#### What you are asked to do:
Produce an exact copy of all the data below, dropping every image.

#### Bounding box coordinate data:
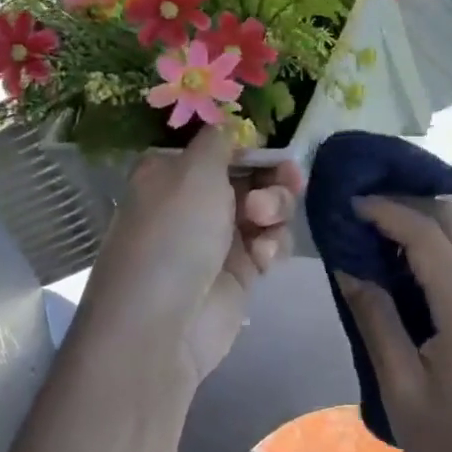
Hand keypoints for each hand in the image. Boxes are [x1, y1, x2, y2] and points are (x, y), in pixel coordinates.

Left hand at [77, 128, 301, 392]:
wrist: (161, 326)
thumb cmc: (174, 235)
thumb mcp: (194, 171)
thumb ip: (220, 141)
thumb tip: (230, 125)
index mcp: (173, 172)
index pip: (222, 146)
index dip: (252, 145)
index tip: (274, 148)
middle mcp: (194, 201)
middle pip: (252, 174)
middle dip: (273, 177)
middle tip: (289, 181)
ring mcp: (218, 237)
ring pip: (268, 207)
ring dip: (276, 209)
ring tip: (263, 224)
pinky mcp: (239, 271)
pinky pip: (270, 242)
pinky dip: (272, 244)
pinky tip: (263, 257)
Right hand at [336, 196, 451, 451]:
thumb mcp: (400, 386)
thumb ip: (375, 319)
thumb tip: (348, 268)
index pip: (423, 231)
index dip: (384, 210)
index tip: (346, 204)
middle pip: (450, 219)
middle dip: (405, 203)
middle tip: (359, 212)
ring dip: (419, 223)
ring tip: (371, 233)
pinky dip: (430, 247)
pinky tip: (398, 266)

#### Written response:
Hand keypoints for each hand in the image. Boxes are [x1, y1, x2, y2] and points are (x, y), in pixel coordinates.

Left hand at [77, 128, 301, 392]:
wrist: (161, 326)
thumb cmc: (174, 235)
thumb mcp: (194, 171)
thumb ip: (220, 141)
thumb tip: (230, 125)
index mcp: (173, 172)
index pip: (222, 146)
index dip: (252, 145)
index tip: (274, 148)
middle mcp: (194, 201)
middle pip: (252, 174)
middle dip: (273, 177)
middle tip: (289, 181)
ring mcp: (218, 237)
ring pip: (268, 207)
ring dip: (276, 209)
ring tip: (263, 224)
pinky mcp: (239, 271)
pinky pip: (270, 242)
pinky dip: (272, 244)
pinky tip: (263, 257)
Right hand at [336, 196, 451, 451]:
thumb mcp: (400, 386)
thumb ip: (375, 319)
thumb tip: (348, 268)
index pip: (423, 231)
index dip: (384, 210)
index tip: (346, 204)
middle pip: (450, 219)
middle dip: (405, 203)
middle tip: (359, 212)
ring dip: (419, 223)
ring tip: (371, 233)
pinky dip: (430, 247)
pinky tip: (398, 266)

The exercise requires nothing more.